> Task: Work out how many lines of the listing below include the string "ebay", and give that number alone.

> Records:
◆ ◆ ◆

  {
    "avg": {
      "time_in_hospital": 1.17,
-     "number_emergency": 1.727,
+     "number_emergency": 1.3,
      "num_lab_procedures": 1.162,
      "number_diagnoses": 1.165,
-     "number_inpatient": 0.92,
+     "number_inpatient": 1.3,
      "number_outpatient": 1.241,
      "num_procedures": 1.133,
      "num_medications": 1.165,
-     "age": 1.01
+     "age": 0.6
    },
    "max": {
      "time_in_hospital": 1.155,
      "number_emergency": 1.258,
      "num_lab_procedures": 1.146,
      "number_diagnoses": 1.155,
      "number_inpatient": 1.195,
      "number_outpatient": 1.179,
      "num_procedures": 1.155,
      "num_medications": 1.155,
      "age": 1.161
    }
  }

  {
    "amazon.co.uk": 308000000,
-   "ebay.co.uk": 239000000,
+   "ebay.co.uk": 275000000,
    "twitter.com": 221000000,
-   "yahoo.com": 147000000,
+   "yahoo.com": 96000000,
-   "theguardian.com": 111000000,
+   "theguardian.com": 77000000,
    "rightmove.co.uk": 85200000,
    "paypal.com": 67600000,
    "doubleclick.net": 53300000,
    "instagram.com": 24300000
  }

◆ ◆ ◆

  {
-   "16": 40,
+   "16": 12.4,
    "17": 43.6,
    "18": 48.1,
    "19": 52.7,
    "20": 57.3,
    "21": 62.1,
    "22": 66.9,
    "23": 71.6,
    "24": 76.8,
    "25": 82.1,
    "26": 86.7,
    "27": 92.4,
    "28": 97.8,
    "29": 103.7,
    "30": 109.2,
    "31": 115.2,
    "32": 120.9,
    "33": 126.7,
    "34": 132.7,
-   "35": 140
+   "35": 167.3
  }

◆ ◆ ◆

> Output below: 2